■ PASSAGE FOR REVIEW ■
———

Before making our way to the huge areas of lava rock, we stopped in to see Skull Cave. This one is named for the bones of antelope and mountain goats, bighorn sheep skulls, and two human skeletons discovered inside. It is a remnant of two very large lava tubes, one on top of the other. This allows cold winter air to be trapped inside and create a year-round ice floor on the lower level. Unfortunately after years of visitors bringing in dirt, the ice is now very dirty and the park has stopped allowing people to walk on it, as they hope to restore it somehow to the clear and pristine state it was once in.
The second important reason for the National Monument is the stronghold of the Modoc Indians, led by Captain Jack. For centuries this area was home to the Modoc Indians, who hunted in the valleys and mountains, fished in the rivers and lakes, and used the tules (reeds) that grew around the lake to make their homes, boats, and other items. Their way of life was changed forever by the arrival of settlers in the 1850s. After repeated confrontations and much bloodshed, the Bureau of Indian Affairs negotiated with all the Klamath bands in October 1864.

———

■ INSTRUCTIONS FOR THE TASK ■
Copy the part of the Skull Cave and Modoc passage between "The second important" and "in October 1864.", inclusive.

———

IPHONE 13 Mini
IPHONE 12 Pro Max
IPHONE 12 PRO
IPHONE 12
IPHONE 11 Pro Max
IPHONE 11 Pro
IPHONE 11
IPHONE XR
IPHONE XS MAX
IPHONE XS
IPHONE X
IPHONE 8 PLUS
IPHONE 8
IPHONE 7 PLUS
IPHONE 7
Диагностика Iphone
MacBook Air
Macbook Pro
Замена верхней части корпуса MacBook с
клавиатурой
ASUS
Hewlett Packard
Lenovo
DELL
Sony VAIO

———

■ RESPONSE AREA ■
The second important reason for the National Monument is the stronghold of the Modoc Indians, led by Captain Jack. For centuries this area was home to the Modoc Indians, who hunted in the valleys and mountains, fished in the rivers and lakes, and used the tules (reeds) that grew around the lake to make their homes, boats, and other items. Their way of life was changed forever by the arrival of settlers in the 1850s. After repeated confrontations and much bloodshed, the Bureau of Indian Affairs negotiated with all the Klamath bands in October 1864.